Believe me when I say to you that this is not about having a knitted cozy for your trammel points. These are principles based on looking at a lot of historical tool-storage systems. It’s no more work to use these principles when you build a tool cabinet or chest.
OK, here we go:
3. Not too much, not too little (aka, overall volume). When your stomach is full, you (should) stop eating. Likewise, when your tool chest is full, you should stop buying every pretty bit of rosewood and brass that crosses your path.
If you are a tool collector or you just really like messing with tools, this doesn’t apply to you. If you are trying to build furniture, then consider this: Having two (or 10) smoothing planes means you have twice (or five times) as many edges to sharpen and soles to maintain.
As someone who has been down this path and back, I can say this: I get a lot more furniture built now that I have a lot fewer tools.
So what is the proper volume for a good kit of tools? That’s hard to say. I have 12 cubic feet of space, but a lot of that is wasted on the mechanisms that make it easy to use (see the section in part 1 on keeping all your tools under your eyeballs).
I think a smart person could design a wall cabinet or rack that uses much less volume but holds the same kit. So give it your best shot.
I think the proper way to design your cabinet or chest is to make a careful list of the complete set of tools you need to build furniture. If you are a woodworker who dabbles in different disciplines – I also build Welsh chairs, for example – you might consider making a separate chest for those tools. Or just incorporate them all into one big happy kit.
A common complaint I hear from beginners is: “I don’t know what tools I need because I don’t know what I’ll be interested in during the future.” Well there are lists of tools you need to build furniture that will take you back 300 years (at least). The kit is well-defined. And it’s not as big as you might think.

Listed entries:
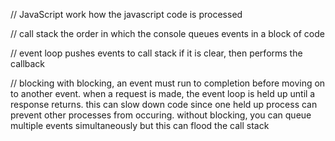 // JavaScript work
how the javascript code is processed

// call stack
the order in which the console queues events in a block of code

// event loop
pushes events to call stack if it is clear, then performs the callback

// blocking
with blocking, an event must run to completion before moving on to another event.
when a request is made, the event loop is held up until a response returns.
this can slow down code since one held up process can prevent other processes from occuring.
without blocking, you can queue multiple events simultaneously but this can flood the call stack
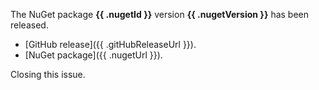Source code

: The NuGet package **{{ .nugetId }}** version **{{ .nugetVersion }}** has been released.

<!-- test comment -->

- [GitHub release]({{ .gitHubReleaseUrl }}).
- [NuGet package]({{ .nugetUrl }}).

Closing this issue.

<!-- nuget-released -->

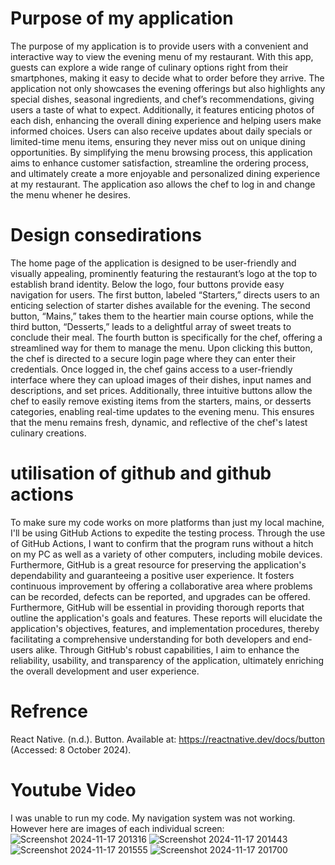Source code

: # Purpose of my application
The purpose of my application is to provide users with a convenient and interactive way to view the evening menu of my restaurant. With this app, guests can explore a wide range of culinary options right from their smartphones, making it easy to decide what to order before they arrive. The application not only showcases the evening offerings but also highlights any special dishes, seasonal ingredients, and chef’s recommendations, giving users a taste of what to expect. Additionally, it features enticing photos of each dish, enhancing the overall dining experience and helping users make informed choices. Users can also receive updates about daily specials or limited-time menu items, ensuring they never miss out on unique dining opportunities. By simplifying the menu browsing process, this application aims to enhance customer satisfaction, streamline the ordering process, and ultimately create a more enjoyable and personalized dining experience at my restaurant. The application aso allows the chef to log in and change the menu whener he desires.
# Design consedirations
The home page of the application is designed to be user-friendly and visually appealing, prominently featuring the restaurant’s logo at the top to establish brand identity. Below the logo, four buttons provide easy navigation for users. The first button, labeled “Starters,” directs users to an enticing selection of starter dishes available for the evening. The second button, “Mains,” takes them to the heartier main course options, while the third button, “Desserts,” leads to a delightful array of sweet treats to conclude their meal. 
The fourth button is specifically for the chef, offering a streamlined way for them to manage the menu. Upon clicking this button, the chef is directed to a secure login page where they can enter their credentials. Once logged in, the chef gains access to a user-friendly interface where they can upload images of their dishes, input names and descriptions, and set prices. Additionally, three intuitive buttons allow the chef to easily remove existing items from the starters, mains, or desserts categories, enabling real-time updates to the evening menu. This ensures that the menu remains fresh, dynamic, and reflective of the chef's latest culinary creations.
# utilisation of github and github actions
To make sure my code works on more platforms than just my local machine, I'll be using GitHub Actions to expedite the testing process. Through the use of GitHub Actions, I want to confirm that the program runs without a hitch on my PC as well as a variety of other computers, including mobile devices. Furthermore, GitHub is a great resource for preserving the application's dependability and guaranteeing a positive user experience. It fosters continuous improvement by offering a collaborative area where problems can be recorded, defects can be reported, and upgrades can be offered. Furthermore, GitHub will be essential in providing thorough reports that outline the application's goals and features. These reports will elucidate the application's objectives, features, and implementation procedures, thereby facilitating a comprehensive understanding for both developers and end-users alike. Through GitHub's robust capabilities, I aim to enhance the reliability, usability, and transparency of the application, ultimately enriching the overall development and user experience.

# Refrence
React Native. (n.d.). Button. Available at: https://reactnative.dev/docs/button (Accessed: 8 October 2024).

# Youtube Video 
I was unable to run my code. My navigation system was not working. However here are images of each individual screen: 
![Screenshot 2024-11-17 201316](https://github.com/user-attachments/assets/7df89fef-45d3-4895-9f1f-930db653c16f)
![Screenshot 2024-11-17 201443](https://github.com/user-attachments/assets/93e199b0-b529-4fef-b6ee-1d10cee0b90d)
![Screenshot 2024-11-17 201555](https://github.com/user-attachments/assets/4cc552a5-2a8e-4eed-a415-978102146efb)
![Screenshot 2024-11-17 201700](https://github.com/user-attachments/assets/0c0fc9cb-6430-4417-a18c-90e135cdfab3)
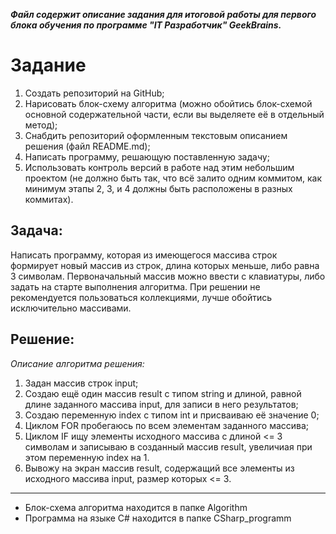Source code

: **_Файл содержит описание задания для итоговой работы для  первого блока обучения по программе "IT Разработчик" GeekBrains._**

# Задание 
1. Создать репозиторий на GitHub;
2. Нарисовать блок-схему алгоритма (можно обойтись блок-схемой основной содержательной части, если вы выделяете её в отдельный метод);
3. Снабдить репозиторий оформленным текстовым описанием решения (файл README.md);
4. Написать программу, решающую поставленную задачу;
5. Использовать контроль версий в работе над этим небольшим проектом (не должно быть так, что всё залито одним коммитом, как минимум этапы 2, 3, и 4 должны быть расположены в разных коммитах).

## Задача: 
Написать программу, которая из имеющегося массива строк формирует новый массив из строк, длина которых меньше, либо равна 3 символам. Первоначальный массив можно ввести с клавиатуры, либо задать на старте выполнения алгоритма. При решении не рекомендуется пользоваться коллекциями, лучше обойтись исключительно массивами.
 

## Решение:
_Описание алгоритма решения:_
1. Задан массив строк input;
2. Создаю ещё один массив result с типом string и длиной, равной длине заданного массива input, для записи в него результатов; 
3. Создаю переменную index с типом int и присваиваю её значение 0;
4. Циклом FOR пробегаюсь по всем элементам заданного массива;
5. Циклом IF ищу элементы исходного массива с длиной <= 3 символам и записываю в созданный массив result, увеличиая при этом переменную index на 1.
6. Вывожу на экран массив result, содержащий все элементы из исходного массива input, размер которых <= 3.
___
* Блок-схема алгоритма находится в папке Algorithm
* Программа на языке C# находится в папке CSharp_programm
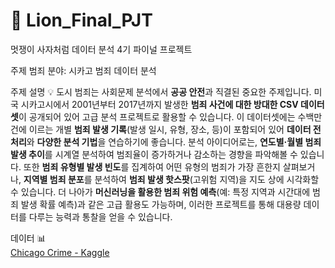 # 🦁 Lion_Final_PJT
멋쟁이 사자처럼 데이터 분석 4기 파이널 프로젝트

주제
범죄 분야: 시카고 범죄 데이터 분석

주제 설명
💡
도시 범죄는 사회문제 분석에서 **공공 안전**과 직결된 중요한 주제입니다. 미국 시카고시에서 2001년부터 2017년까지 발생한 **범죄 사건에 대한 방대한 CSV 데이터셋**이 공개되어 있어 고급 분석 프로젝트로 활용할 수 있습니다. 이 데이터셋에는 수백만 건에 이르는 개별 **범죄 발생 기록**(발생 일시, 유형, 장소, 등)이 포함되어 있어 **데이터 전처리**와 **다양한 분석 기법**을 연습하기에 좋습니다. 분석 아이디어로는, **연도별·월별 범죄 발생 추이**를 시계열 분석하여 범죄율이 증가하거나 감소하는 경향을 파악해볼 수 있습니다. 또한 **범죄 유형별 발생 빈도**를 집계하여 어떤 유형의 범죄가 가장 흔한지 살펴보거나, **지역별 범죄 분포**를 분석하여 **범죄 발생 핫스팟**(고위험 지역)을 지도 상에 시각화할 수 있습니다. 더 나아가 **머신러닝을 활용한 범죄 위험 예측**(예: 특정 지역과 시간대에 범죄 발생 확률 예측)과 같은 고급 활용도 가능하며, 이러한 프로젝트를 통해 대용량 데이터를 다루는 능력과 통찰을 얻을 수 있습니다.

데이터
📊  
[Chicago Crime - Kaggle](https://www.kaggle.com/datasets/abhisheksinghblr/chicago-crime#:~:text=The%20Chicago%20Crime%20dataset%20contains,Chicago%20from%202001%20to%202017)

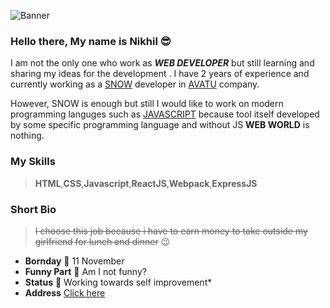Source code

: ![Banner](https://learnwithshikha.com/wp-content/uploads/2021/01/web-deve.png)

### Hello there, My name is Nikhil 😎

I am not the only one who work as ***WEB DEVELOPER*** but still learning and sharing my ideas for the development . I have 2 years of experience and
currently  working as a [SNOW](https://www.servicenow.com/) developer in [AVATU](https://goo.gl/maps/fvJkcN7td85tsz6g8) company.

However, SNOW is enough but still I would like to work on modern programming languges such as [JAVASCRIPT](https://www.javascripttutorial.net/) 
because tool itself developed by some specific programming language and without JS **WEB WORLD** is nothing.

### My Skills
>**HTML**,**CSS**,**Javascript**,**ReactJS**,**Webpack**,**ExpressJS**

### Short Bio
> ~~I choose this job because i have to earn money to take outside my girlfriend for lunch and dinner~~ 😉
- **Bornday**  🍰 11 November 
- **Funny Part** 🤖  Am I not funny?
- **Status**    🎯 Working towards self improvement*
- **Address** [Click here](https://goo.gl/maps/e1ifrpNhoxes2phq8) 












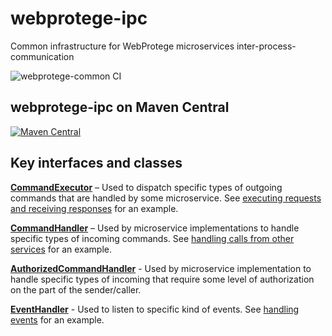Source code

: # webprotege-ipc
Common infrastructure for WebProtege microservices inter-process-communication


![webprotege-common CI](https://github.com/protegeproject/webprotege-ipc/actions/workflows/ci.yaml/badge.svg)

## webprotege-ipc on Maven Central

[![Maven Central](https://maven-badges.herokuapp.com/maven-central/edu.stanford.protege/webprotege-ipc/badge.svg)](https://maven-badges.herokuapp.com/maven-central/edu.stanford.protege/webprotege-ipc)

## Key interfaces and classes

[**CommandExecutor**](https://github.com/protegeproject/webprotege-ipc/blob/main/src/main/java/edu/stanford/protege/webprotege/ipc/CommandExecutor.java) – Used to dispatch specific types of outgoing commands that are handled by some microservice.  See [executing requests and receiving responses](https://github.com/protegeproject/webprotege-next-gen/wiki/Microservice-Implementation#executing-requests-and-receiving-responses) for an example.

[**CommandHandler**](https://github.com/protegeproject/webprotege-ipc/blob/main/src/main/java/edu/stanford/protege/webprotege/ipc/CommandHandler.java) – Used by microservice implementations to handle specific types of incoming commands.  See [handling calls from other services](https://github.com/protegeproject/webprotege-next-gen/wiki/Microservice-Implementation#handling-calls-from-other-services) for an example.

[**AuthorizedCommandHandler**](https://github.com/protegeproject/webprotege-ipc/blob/main/src/main/java/edu/stanford/protege/webprotege/ipc/AuthorizedCommandHandler.java) - Used by microservice implementation to handle specific types of incoming that require some level of authorization on the part of the sender/caller. 

[**EventHandler**](https://github.com/protegeproject/webprotege-ipc/blob/main/src/main/java/edu/stanford/protege/webprotege/ipc/EventHandler.java) - Used to listen to specific kind of events.  See [handling events](https://github.com/protegeproject/webprotege-next-gen/wiki/Microservice-Implementation#handling-events) for an example.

Request 1:
Reproduce the passage on tool-storage principles verbatim, starting at "OK, here we" and ending at "soles to maintain.".
Request 2:
In the passage on tool-storage principles, what type of chairs does the writer mention also building?
Request 3:
Go on with the passage on tool-storage principles from the point where it stops.

Answer section 1:
OK, here we go:
3. Not too much, not too little (aka, overall volume). When your stomach is full, you (should) stop eating. Likewise, when your tool chest is full, you should stop buying every pretty bit of rosewood and brass that crosses your path.
If you are a tool collector or you just really like messing with tools, this doesn’t apply to you. If you are trying to build furniture, then consider this: Having two (or 10) smoothing planes means you have twice (or five times) as many edges to sharpen and soles to maintain.

Answer section 2:
Welsh chairs.

Answer section 3:
This is why I rely on the historical size and arrangement of a tool chest. I’ve been working out of a chest since 1997 and respect the millions of woodworkers who shaped its final size and features down the absolute minimum. It really is genius.
Wall cabinets and racks can also do the same things. I’m just not smart enough to make them so they trump a floor chest. I hope that you can.
4. Movable, or not. This is an either/or proposition. How you structure your tool storage means it is easy/difficult to move/steal.
Consider this: A traditional 24” x 24” x 38” tool chest is almost impossible for a single person to lift. Not just because of the weight but because you can’t get your arms around it – no matter how strong you are (woodworker Jerome Bias is excepted from this). So if someone wants to steal your tool chest, they have to have an accomplice or two. And someone will eventually squeal.
The downside to that big chest is if you have to move it by yourself, you need a series of ramps, pulleys and perhaps conveyor belts that you purchased from a defunct factory. Or a friend or strong spouse.
If your chest is more like 26” long, then you can wrap your arms around it and move it by yourself, even if that means moving it to a pickup truck or wheeled dolly.
Another thing to keep in mind: locks on small chests like this are kind of silly. If they can pick up all your tools and walk away, do you think a thief is going to pick the lock to get one tool out?
Wall cabinets have similar constraints. Some can be moved by one person. Some can’t. If you are going to die in the place you now live, then build your cabinet or chest as massive and unwieldy as you like. It will be a problem for your heirs.
5. Durable and appropriate construction. It’s easy to over-build your tool storage. And I don’t think there’s anything wrong with over-building if it suits your skill set. For me, cutting dovetails is easier than figuring out a smarter way to do things. I can be halfway through the carcase by the time I figured out a way to build the thing without dovetails.
That said, tool racks and wall cabinets don’t need the sort of heavy-duty joinery that a movable piece does. Because you can rely on the walls and the studs of your shop, you can use simpler and easier joinery for a wall cabinet. If the thing isn’t going to be pushed or pulled around, then you can get away with screws or something else and be fine for a very long time.
So think about the forces that will work on your cabinet, chest or rack. Movable chests need to be able to fall off a moving truck. Wall cabinets don’t.
Next up: Arranging your tools.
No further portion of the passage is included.